Exercise goal:
What is needed here is an exact copy of every entry.

====

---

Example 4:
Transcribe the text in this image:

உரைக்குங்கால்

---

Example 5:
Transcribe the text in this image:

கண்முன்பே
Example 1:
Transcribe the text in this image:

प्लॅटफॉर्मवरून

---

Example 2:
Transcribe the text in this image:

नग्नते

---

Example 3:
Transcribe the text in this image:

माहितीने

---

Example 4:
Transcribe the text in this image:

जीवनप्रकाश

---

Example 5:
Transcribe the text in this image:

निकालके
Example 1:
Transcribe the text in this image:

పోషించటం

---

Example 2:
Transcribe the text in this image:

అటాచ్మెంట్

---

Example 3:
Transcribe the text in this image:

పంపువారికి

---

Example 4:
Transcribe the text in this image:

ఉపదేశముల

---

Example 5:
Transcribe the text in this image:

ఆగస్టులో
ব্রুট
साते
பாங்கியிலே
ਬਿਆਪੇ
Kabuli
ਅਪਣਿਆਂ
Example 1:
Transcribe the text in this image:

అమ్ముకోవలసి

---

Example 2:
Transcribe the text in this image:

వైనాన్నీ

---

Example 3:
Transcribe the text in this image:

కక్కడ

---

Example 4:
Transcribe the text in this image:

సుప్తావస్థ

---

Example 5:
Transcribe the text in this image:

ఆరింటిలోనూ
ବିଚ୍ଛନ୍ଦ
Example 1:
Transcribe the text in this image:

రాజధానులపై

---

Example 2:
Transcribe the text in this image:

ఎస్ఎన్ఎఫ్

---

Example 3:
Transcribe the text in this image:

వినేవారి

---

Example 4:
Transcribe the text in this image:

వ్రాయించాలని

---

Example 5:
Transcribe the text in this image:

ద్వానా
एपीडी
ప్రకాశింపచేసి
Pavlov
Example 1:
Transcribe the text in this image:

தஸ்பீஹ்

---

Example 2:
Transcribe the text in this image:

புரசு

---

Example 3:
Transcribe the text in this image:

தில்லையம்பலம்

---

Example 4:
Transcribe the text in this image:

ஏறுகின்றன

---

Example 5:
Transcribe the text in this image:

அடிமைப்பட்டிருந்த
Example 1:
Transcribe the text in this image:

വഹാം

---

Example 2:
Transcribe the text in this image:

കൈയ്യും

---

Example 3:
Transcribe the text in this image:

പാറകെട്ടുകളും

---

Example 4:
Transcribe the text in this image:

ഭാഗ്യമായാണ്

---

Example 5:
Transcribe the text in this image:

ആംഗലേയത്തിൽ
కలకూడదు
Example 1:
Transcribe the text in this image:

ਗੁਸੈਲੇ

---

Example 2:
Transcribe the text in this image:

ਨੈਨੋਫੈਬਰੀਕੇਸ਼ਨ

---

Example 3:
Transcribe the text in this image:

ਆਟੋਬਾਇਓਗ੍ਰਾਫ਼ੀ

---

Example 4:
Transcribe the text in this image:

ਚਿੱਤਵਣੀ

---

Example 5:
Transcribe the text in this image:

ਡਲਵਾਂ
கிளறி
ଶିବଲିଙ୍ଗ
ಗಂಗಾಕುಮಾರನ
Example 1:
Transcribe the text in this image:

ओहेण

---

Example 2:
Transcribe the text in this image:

====

Exercise result:
---

Example 4:
Transcribe the text in this image:

உரைக்குங்கால்

---

Example 5:
Transcribe the text in this image:

கண்முன்பே
Example 1:
Transcribe the text in this image:

प्लॅटफॉर्मवरून

---

Example 2:
Transcribe the text in this image:

नग्नते

---

Example 3:
Transcribe the text in this image:

माहितीने

---

Example 4:
Transcribe the text in this image:

जीवनप्रकाश

---

Example 5:
Transcribe the text in this image:

निकालके
Example 1:
Transcribe the text in this image:

పోషించటం

---

Example 2:
Transcribe the text in this image:

అటాచ్మెంట్

---

Example 3:
Transcribe the text in this image:

పంపువారికి

---

Example 4:
Transcribe the text in this image:

ఉపదేశముల

---

Example 5:
Transcribe the text in this image:

ఆగస్టులో
ব্রুট
साते
பாங்கியிலே
ਬਿਆਪੇ
Kabuli
ਅਪਣਿਆਂ
Example 1:
Transcribe the text in this image:

అమ్ముకోవలసి

---

Example 2:
Transcribe the text in this image:

వైనాన్నీ

---

Example 3:
Transcribe the text in this image:

కక్కడ

---

Example 4:
Transcribe the text in this image:

సుప్తావస్థ

---

Example 5:
Transcribe the text in this image:

ఆరింటిలోనూ
ବିଚ୍ଛନ୍ଦ
Example 1:
Transcribe the text in this image:

రాజధానులపై

---

Example 2:
Transcribe the text in this image:

ఎస్ఎన్ఎఫ్

---

Example 3:
Transcribe the text in this image:

వినేవారి

---

Example 4:
Transcribe the text in this image:

వ్రాయించాలని

---

Example 5:
Transcribe the text in this image:

ద్వానా
एपीडी
ప్రకాశింపచేసి
Pavlov
Example 1:
Transcribe the text in this image:

தஸ்பீஹ்

---

Example 2:
Transcribe the text in this image:

புரசு

---

Example 3:
Transcribe the text in this image:

தில்லையம்பலம்

---

Example 4:
Transcribe the text in this image:

ஏறுகின்றன

---

Example 5:
Transcribe the text in this image:

அடிமைப்பட்டிருந்த
Example 1:
Transcribe the text in this image:

വഹാം

---

Example 2:
Transcribe the text in this image:

കൈയ്യും

---

Example 3:
Transcribe the text in this image:

പാറകെട്ടുകളും

---

Example 4:
Transcribe the text in this image:

ഭാഗ്യമായാണ്

---

Example 5:
Transcribe the text in this image:

ആംഗലേയത്തിൽ
కలకూడదు
Example 1:
Transcribe the text in this image:

ਗੁਸੈਲੇ

---

Example 2:
Transcribe the text in this image:

ਨੈਨੋਫੈਬਰੀਕੇਸ਼ਨ

---

Example 3:
Transcribe the text in this image:

ਆਟੋਬਾਇਓਗ੍ਰਾਫ਼ੀ

---

Example 4:
Transcribe the text in this image:

ਚਿੱਤਵਣੀ

---

Example 5:
Transcribe the text in this image:

ਡਲਵਾਂ
கிளறி
ଶିବଲିଙ୍ଗ
ಗಂಗಾಕುಮಾರನ
Example 1:
Transcribe the text in this image:

ओहेण

---

Example 2:
Transcribe the text in this image:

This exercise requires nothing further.